ONTAPClusterCreateTimedOut: ONTAP cluster create timed out
Applies to
- NetApp ONTAP Select (OTS) HA
- NetApp ONTAP Select Deploy
- CISCO
- VMWare
- Remote Branch Office (ROBO)
- NAT configured in-between Deploy and OTS
Issue
- ROBO deploy of OTS HA fails to multiple GEOs with the same error:
evtype='ClusterDeployFailed', category='cluster', level='Error', detail='ONTAPClusterCreateTimedOut: ONTAP cluster create timed out. Not all nodes successfully joined cluster "cluster01"
- In the
/opt/netapp/log/sdotadmin_server.log
we see that we are getting timeouts when running cluster-add-node-status-get-iter API. The cluster is created successfully but the node join op looks to be failing:
2021-09-21 18:09:55,560|ERROR| 1474|34586|logger.py|132|ZAPI.py|89:retry| invoke: failed. Reason: timeout('timed out')
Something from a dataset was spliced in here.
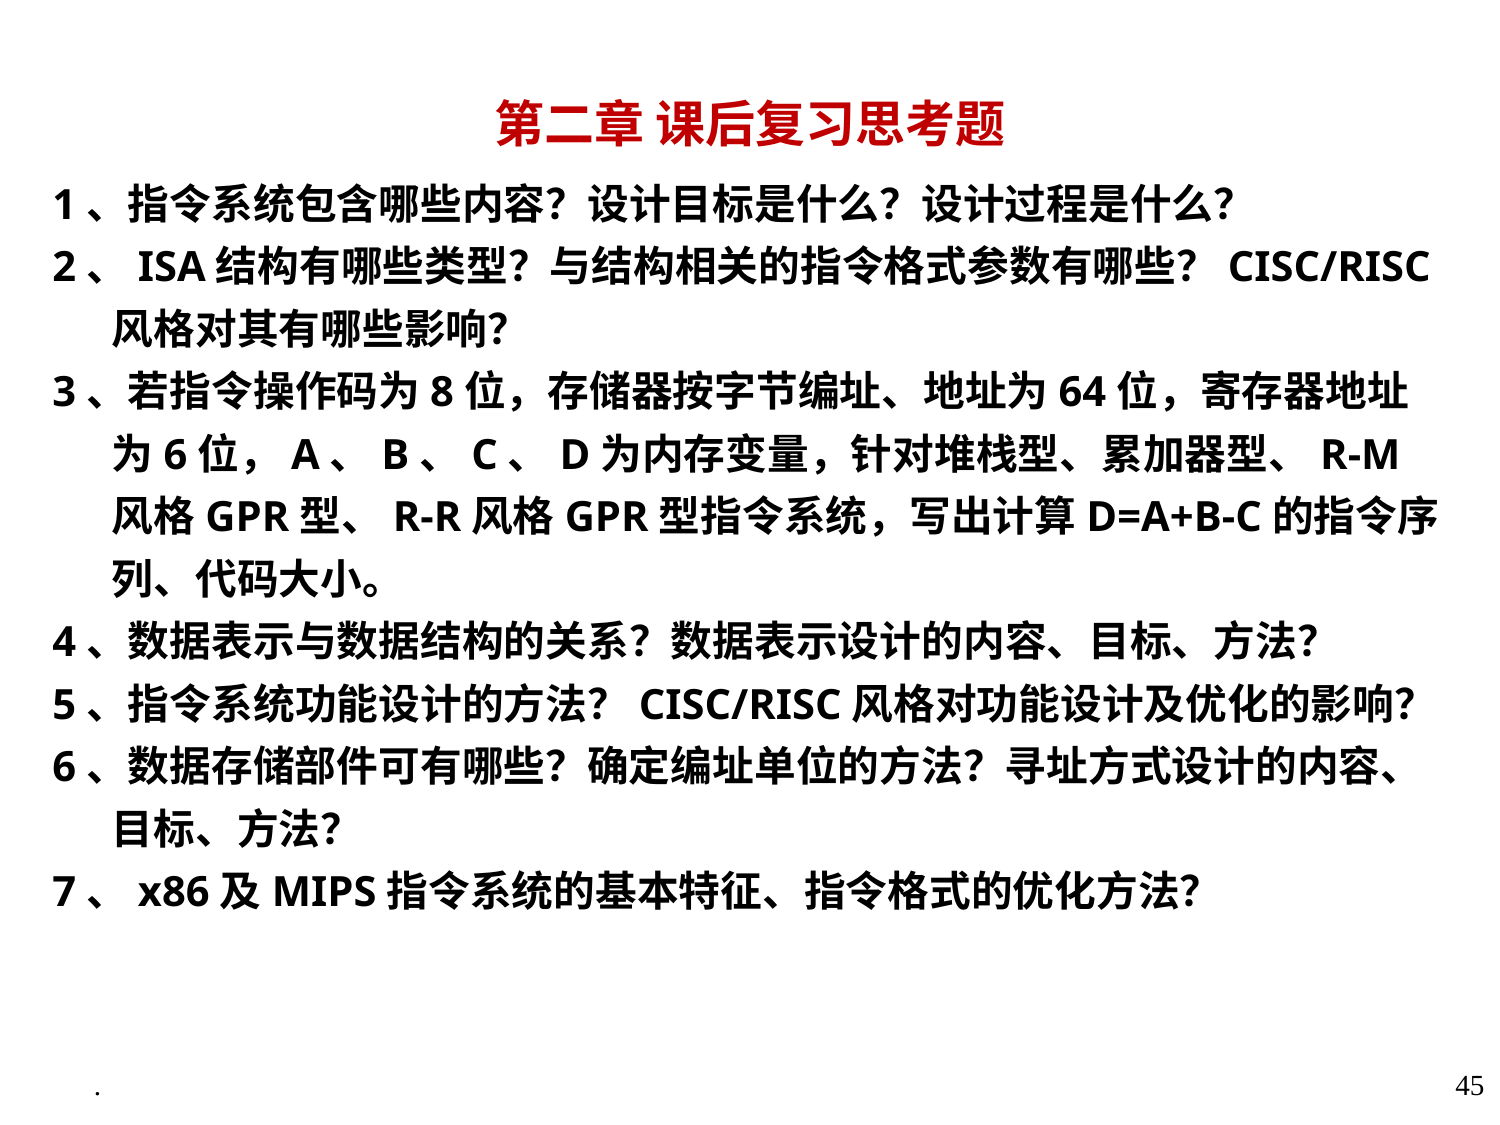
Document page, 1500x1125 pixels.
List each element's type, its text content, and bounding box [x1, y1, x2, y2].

footer . [0, 1058, 196, 1118]
text_box 第二章 课后复习思考题 1、指令系统包含哪些内容？设计目标是什么？设计过程是什么？ 2、ISA结构有哪些类型？与结构相关的指令格式参数有哪些？CISC/RISC风格对其有哪些影响？ 3、若指令操作码为8位，存储器按字节编址、地址为64位，寄存器地址为6位，A、B、C、D为内存变量，针对堆栈型、累加器型、R-M风格GPR型、R-R风格GPR型指令系统，写出计算D=A+B-C的指令序列、代码大小。 4、数据表示与数据结构的关系？数据表示设计的内容、目标、方法？ 5、指令系统功能设计的方法？CISC/RISC风格对功能设计及优化的影响？ 6、数据存储部件可有哪些？确定编址单位的方法？寻址方式设计的内容、目标、方法？ 7、x86及MIPS指令系统的基本特征、指令格式的优化方法？ [37, 70, 1463, 923]
slide_number 45 [1328, 1058, 1500, 1118]
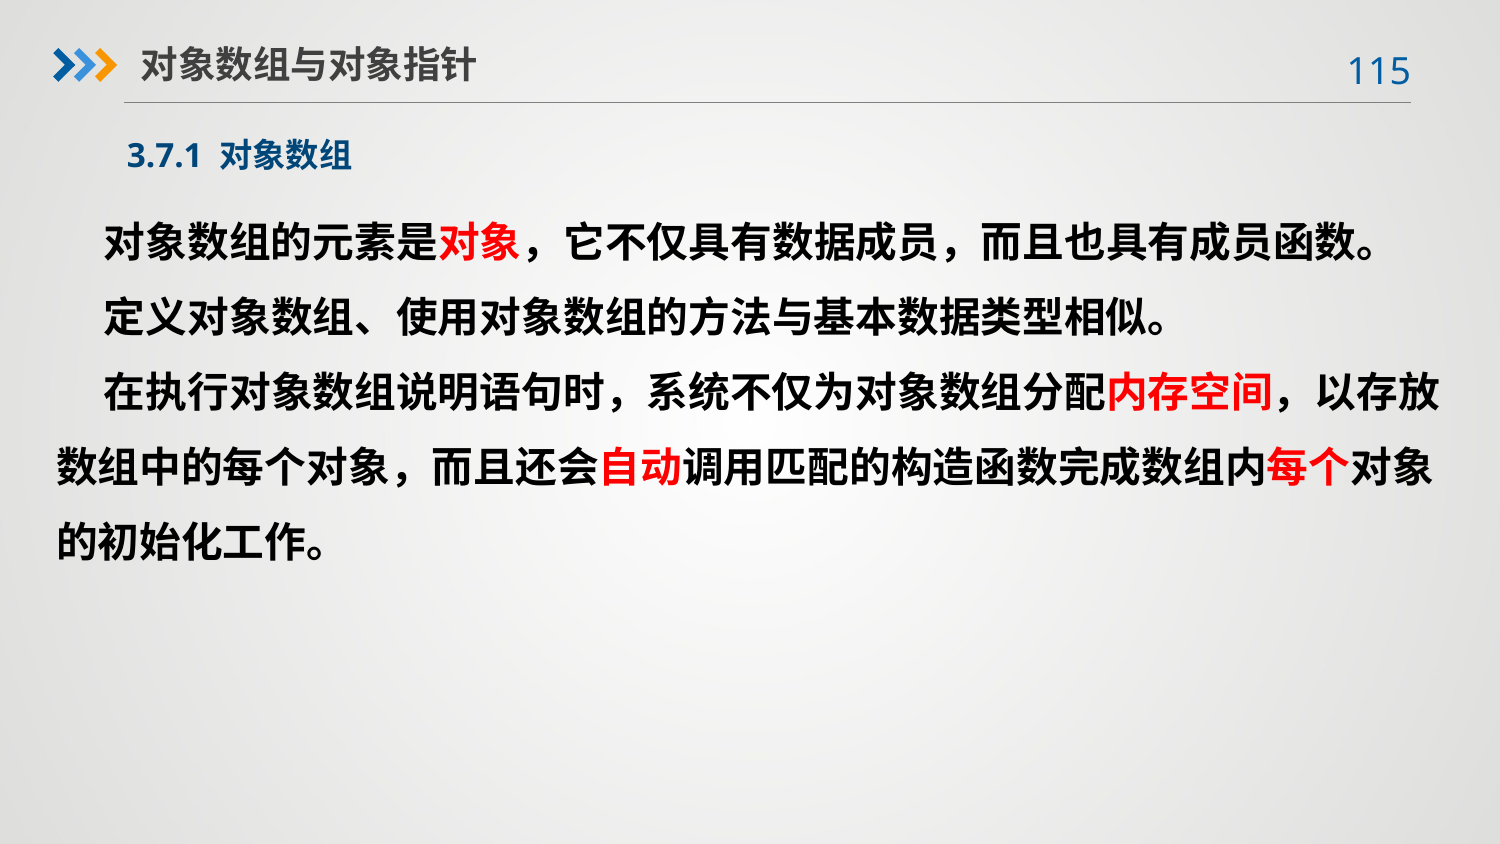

2021-09-21 18:09:55,560|DEBUG| 1474|34586|logger.py|132|ZAPI.py|241:invoke|
API: "cluster-add-node-status-get-iter"
User: "admin"
Request:
<suppressed/>
Response:
<suppressed/>
2021-09-21 18:09:55,561|ERROR| 1474|34586|logger.py|132|ClusterZapis.py|286:z_get_cluster_add_node_status| Cluster [cluster01-01]: cluster-add-node-status zapi exception: [timeout('timed out')]
- Pinging the Deploy IP from the OTS cluster-mgmt LIF works but not vice versa
- When moving the cluster-mgmt LIF to another port (e0b) its IP can be pinged, but when moving it back to the default port (e0a) Ping will fail again.
- Both Node mgmt LIF`s can be Pinged from Deploy CLI.
- When shutting down the first nodes (where the cluster-mgmt LIF is home) node-mgmt LIF, the cluster-mgmt LIF is pingable.
- When bringing the node-mgmt LIF online again, nothing changes in terms of the cluster-mgmt LIFs reachability, but the node-mgmt LIF is now no longer pingable.
- When shutting down the cluster-mgmt LIF, node-mgmt LIF is reachable again.
- When bringing the cluster-mgmt LIF back online again, it cannot be pinged or accessed, as before.